### Task:
In the records below, find the line that contains "index dip: (436, 1200)" and the line that contains "middle dip: (434, 255)"; write out exactly those two lines and everything between them, without the pictures.

### Provided data:
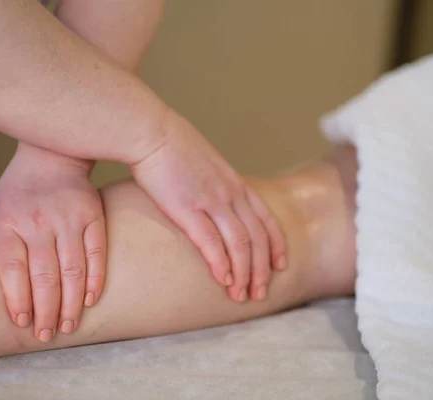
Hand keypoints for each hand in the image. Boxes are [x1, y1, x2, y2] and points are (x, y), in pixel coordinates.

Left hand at [0, 143, 105, 341]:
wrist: (52, 155)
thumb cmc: (19, 191)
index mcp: (8, 223)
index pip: (11, 269)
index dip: (17, 299)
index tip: (22, 322)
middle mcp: (37, 222)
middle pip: (43, 275)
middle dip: (45, 311)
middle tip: (46, 334)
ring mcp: (67, 218)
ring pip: (72, 269)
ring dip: (71, 303)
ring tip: (68, 326)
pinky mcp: (92, 215)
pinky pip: (96, 252)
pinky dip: (95, 279)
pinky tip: (91, 299)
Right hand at [131, 110, 285, 302]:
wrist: (152, 131)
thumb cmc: (172, 146)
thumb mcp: (206, 162)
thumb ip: (216, 183)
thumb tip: (215, 196)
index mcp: (235, 183)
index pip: (266, 218)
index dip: (276, 245)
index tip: (280, 265)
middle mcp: (230, 194)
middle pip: (257, 238)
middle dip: (262, 269)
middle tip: (261, 293)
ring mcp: (211, 200)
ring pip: (239, 244)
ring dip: (244, 273)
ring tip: (242, 296)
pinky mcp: (187, 208)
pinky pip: (211, 242)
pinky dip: (220, 264)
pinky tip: (223, 280)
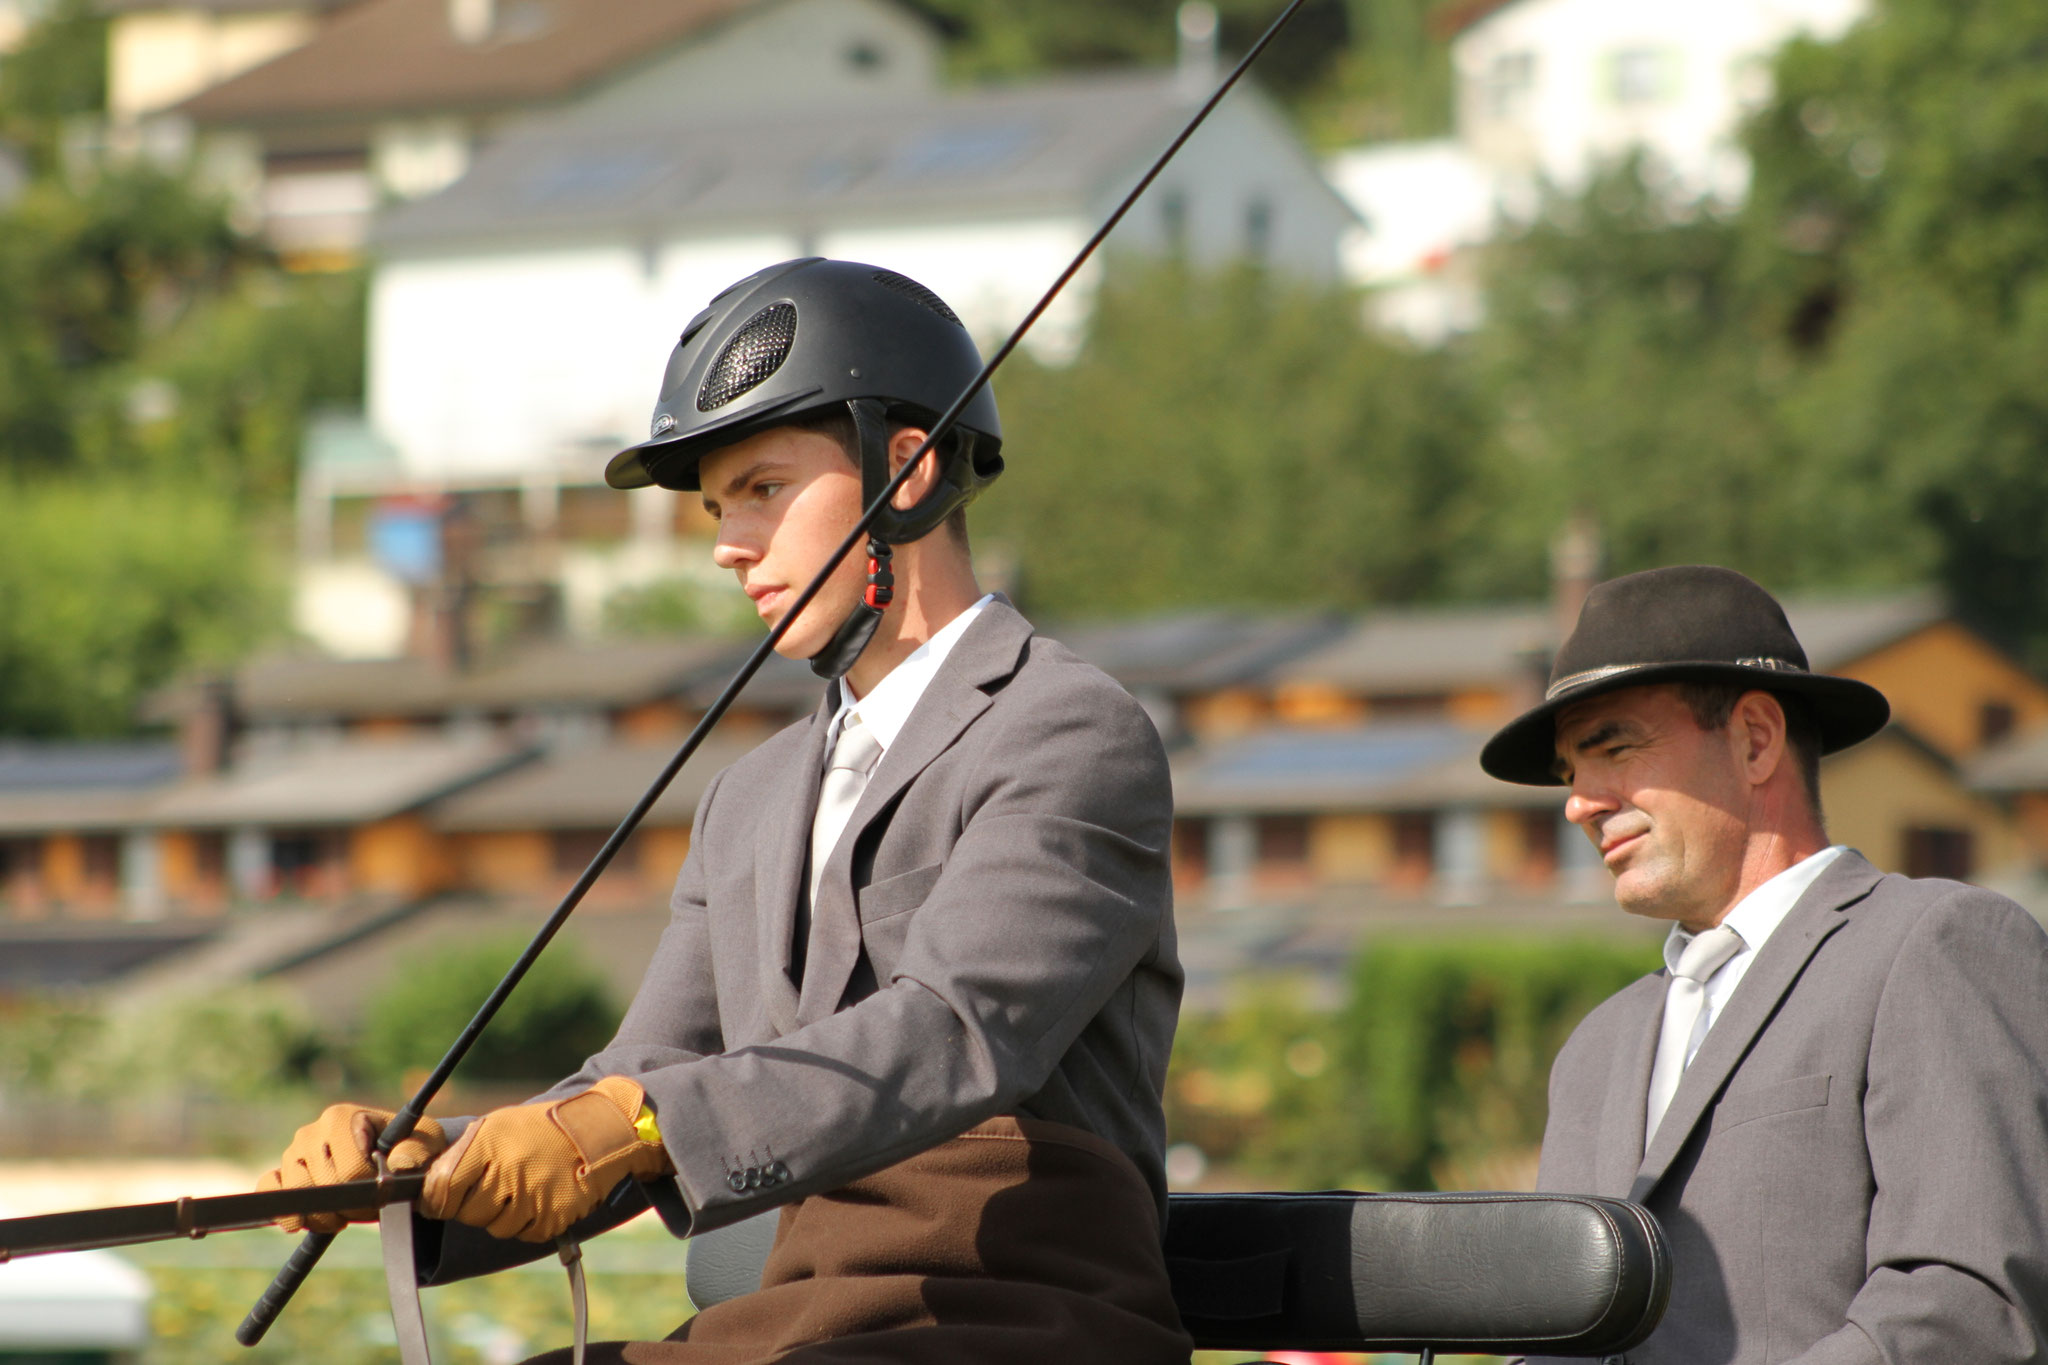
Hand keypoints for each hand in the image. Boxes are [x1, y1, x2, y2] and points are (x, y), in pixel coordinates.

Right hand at [257, 1104, 446, 1233]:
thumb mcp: (425, 1142)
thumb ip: (415, 1151)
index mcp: (342, 1117)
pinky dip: (282, 1209)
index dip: (370, 1190)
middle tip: (367, 1206)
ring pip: (298, 1195)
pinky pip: (269, 1189)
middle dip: (350, 1206)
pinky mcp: (282, 1173)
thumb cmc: (408, 1146)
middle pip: (324, 1187)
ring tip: (345, 1213)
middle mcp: (312, 1132)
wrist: (390, 1155)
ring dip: (323, 1216)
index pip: (350, 1170)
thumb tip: (398, 1166)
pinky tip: (299, 1222)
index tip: (383, 1189)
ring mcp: (293, 1153)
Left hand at [421, 1076, 671, 1242]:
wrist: (600, 1131)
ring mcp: (532, 1196)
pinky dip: (529, 1222)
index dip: (436, 1200)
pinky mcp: (552, 1217)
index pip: (441, 1188)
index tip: (439, 1201)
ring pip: (495, 1228)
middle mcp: (508, 1170)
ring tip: (522, 1189)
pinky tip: (542, 1198)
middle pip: (467, 1213)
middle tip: (494, 1187)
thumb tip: (425, 1189)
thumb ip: (461, 1155)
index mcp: (488, 1142)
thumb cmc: (540, 1128)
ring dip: (503, 1216)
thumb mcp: (498, 1125)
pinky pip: (525, 1234)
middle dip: (474, 1206)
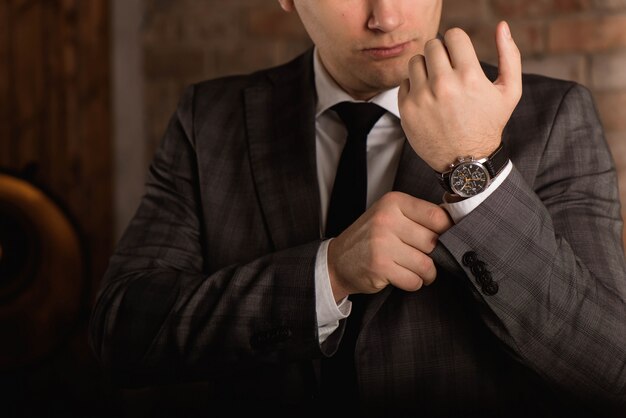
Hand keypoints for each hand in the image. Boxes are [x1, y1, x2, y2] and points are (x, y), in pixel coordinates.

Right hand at [327, 192, 452, 301]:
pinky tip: (402, 276)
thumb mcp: (390, 215)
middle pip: (433, 242)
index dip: (447, 230)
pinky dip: (413, 283)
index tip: (446, 238)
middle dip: (434, 255)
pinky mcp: (380, 266)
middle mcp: (387, 219)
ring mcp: (382, 243)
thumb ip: (418, 216)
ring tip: (416, 270)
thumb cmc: (370, 238)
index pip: (436, 215)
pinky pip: (413, 280)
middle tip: (424, 256)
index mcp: (393, 202)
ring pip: (426, 264)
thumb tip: (455, 224)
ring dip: (426, 273)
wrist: (337, 260)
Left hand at [398, 21, 521, 171]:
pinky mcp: (407, 110)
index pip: (453, 35)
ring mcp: (422, 98)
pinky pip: (404, 82)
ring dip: (426, 67)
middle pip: (432, 45)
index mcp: (469, 76)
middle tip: (447, 69)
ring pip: (415, 61)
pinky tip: (428, 99)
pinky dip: (414, 87)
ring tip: (437, 83)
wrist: (466, 161)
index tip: (458, 55)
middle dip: (441, 53)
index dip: (457, 43)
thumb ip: (510, 55)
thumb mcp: (509, 91)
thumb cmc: (488, 124)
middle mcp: (444, 85)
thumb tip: (502, 26)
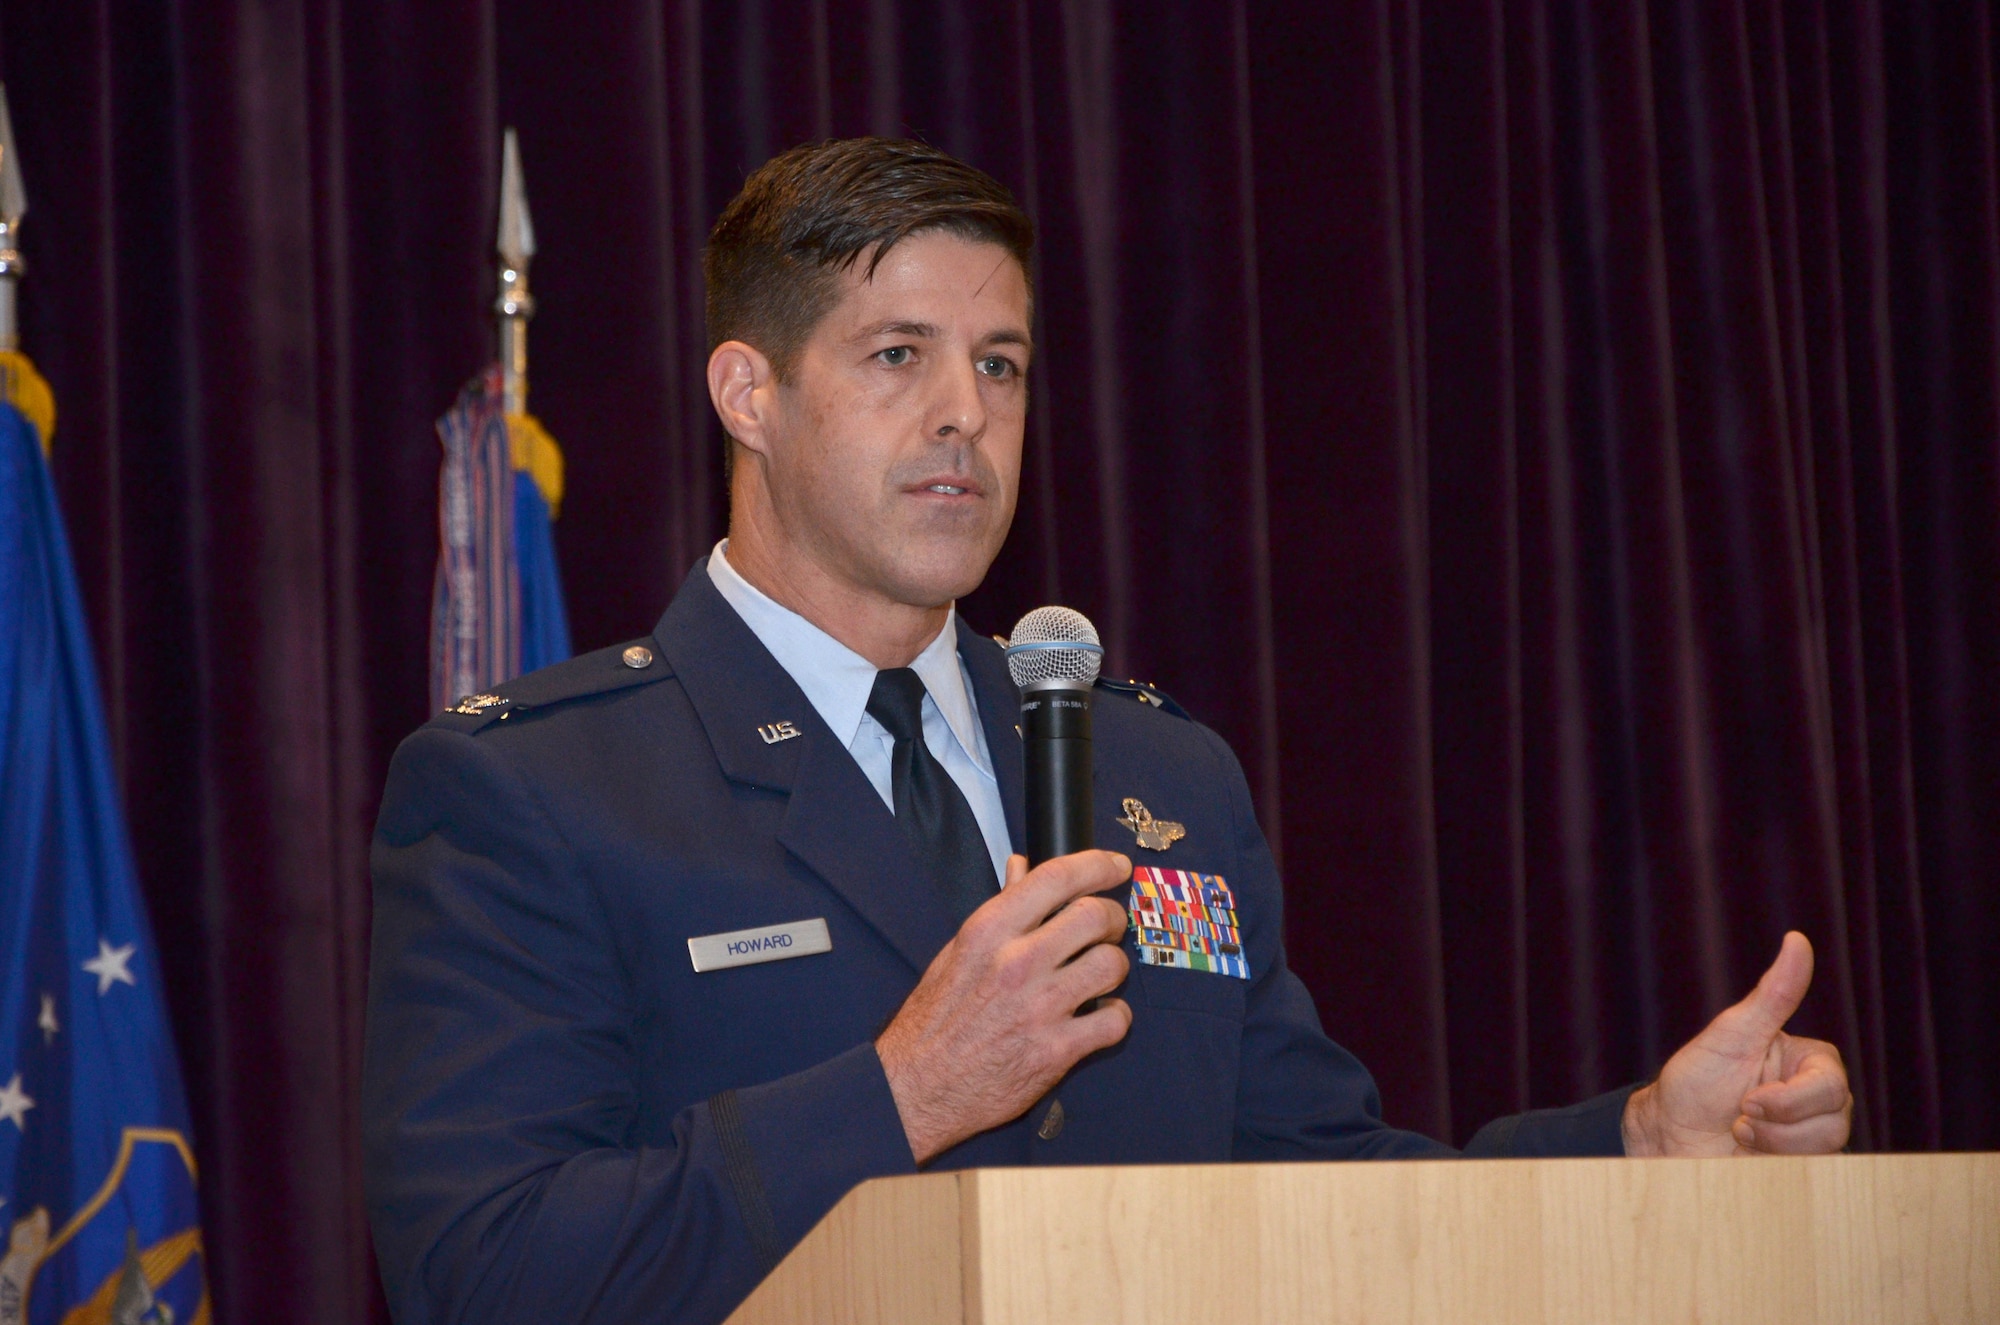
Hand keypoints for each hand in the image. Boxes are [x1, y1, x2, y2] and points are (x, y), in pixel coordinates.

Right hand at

### Answer box:
index dip: (436, 1200)
pinky mcp: (552, 1217)
index pip: (441, 1188)
index tip: (439, 1201)
ring pip: (495, 1228)
middle mcp: (508, 1170)
ring tip: (522, 1189)
pinky tip: (542, 1198)
middle pip: (467, 1213)
middle tip: (494, 1187)
thumb tip: (425, 1189)
thumb ip: (461, 1155)
index mcp: (488, 1142)
thumb cmc: (540, 1128)
ring dip: (503, 1216)
thumb mcp: (498, 1125)
pinky pip: (525, 1234)
middle dip: (474, 1206)
Hand keypoints for each hand in the image. Boxes are [x1, y1, x2, y2] and points are (x, y), in pixel coordinates.

Right hand at [327, 192, 452, 301]:
pinky tip: (402, 276)
thumb mcp: (390, 215)
middle pip: (433, 242)
index dip: (447, 230)
pinky dip: (413, 283)
index tip: (446, 238)
middle dip: (434, 255)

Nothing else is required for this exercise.